Un kilomètre de câbles produit chaque minute, 100 tonnes de cuivre transformées chaque jour et un million de kilomètres de câbles fabriqués chaque année : à Autun, Nexans joue dans la catégorie des poids lourds industriels. Un savoir-faire que le groupe entend encore renforcer avec un programme d’investissement de 40 millions d’euros, dont une première tranche de 20 millions vient d’être inaugurée en présence du ministre délégué à l’Industrie Sébastien Martin, le 12 juin dernier.
L’innovation comme marque de fabrique
Créée en 1979 en Saône-et-Loire, l’usine d’Autun est idéalement située, au centre de l’Europe, pour alimenter un maximum de clients en câbles. Le site s’est déjà illustré avec plusieurs innovations, développant notamment le touret Mobiway pour faciliter le déroulement des câbles.
Au cœur de l’investissement de 40 millions d’euros de Nexans se cache cette fois une ligne de production dédiée aux câbles nouvelle génération Nexans Protect. Leur particularité ? Limiter les risques de propagation des incendies dans les bâtiments, qu’il s’agisse de logements, d’entreprises ou d’établissements recevant du public.
Fruit de plusieurs années de recherche et de développement, le site d’Autun s’impose ainsi comme la plus grande centrale de mélange d’Europe, mais surtout comme l’épicentre de la sécurité électrique.
Au-delà de la sécurité, une question d’avenir
Car ces kilomètres de câbles ne servent pas seulement à alimenter les prises électriques.

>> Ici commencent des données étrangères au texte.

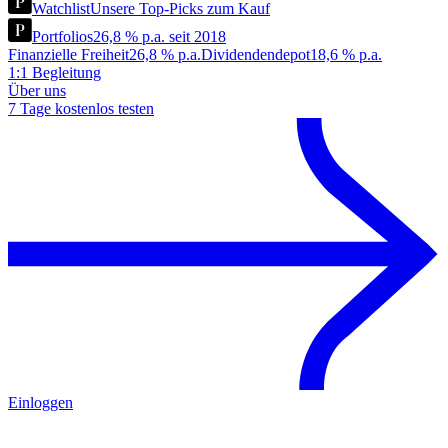
Watchlist
Unsere Top-Picks zum Kauf
Portfolios
26,8 % p.a. seit 2018
Finanzielle Freiheit
26,8 % p.a.
Dividendendepot
18,6 % p.a.
1:1 Begleitung
Über uns
7 Tage kostenlos testen
Einloggen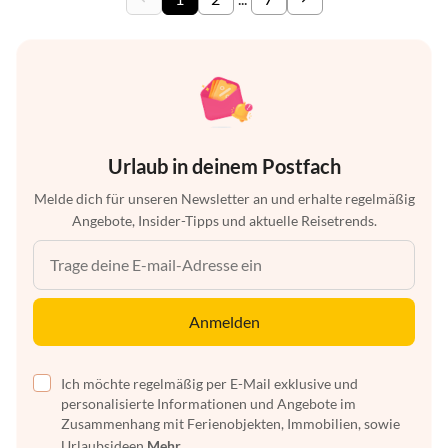
Urlaub in deinem Postfach
Melde dich für unseren Newsletter an und erhalte regelmäßig
Angebote, Insider-Tipps und aktuelle Reisetrends.
Anmelden
Ich möchte regelmäßig per E-Mail exklusive und
personalisierte Informationen und Angebote im
Zusammenhang mit Ferienobjekten, Immobilien, sowie
Urlaubsideen
Mehr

À mesure que la France accélère son électrification, les besoins en câbles explosent : raccordement des énergies renouvelables, bornes de recharge, bâtiments électriques ou encore centres de données. En d’autres termes, pas d’électrification sans câbles.
Un constat qui fait écho aux préoccupations de souveraineté industrielle. « L’indépendance énergétique passe par les câbles », a rappelé le directeur général de Nexans, Julien Hueber. L’entreprise défend notamment une filière européenne capable de produire localement, avec du cuivre recyclé et tracé, plutôt que de dépendre d’approvisionnements venus de l’autre bout du monde.
Illustration concrète de la réindustrialisation française, le site d’Autun est aussi l’un des plus grands employeurs de son bassin d’emploi : plus de 200 salariés y travaillent. Une responsabilité prise au sérieux avec des recrutements, des formations et le développement de nouvelles compétences. De quoi assurer au site un rôle stratégique dans la transition énergétique pour plusieurs décennies.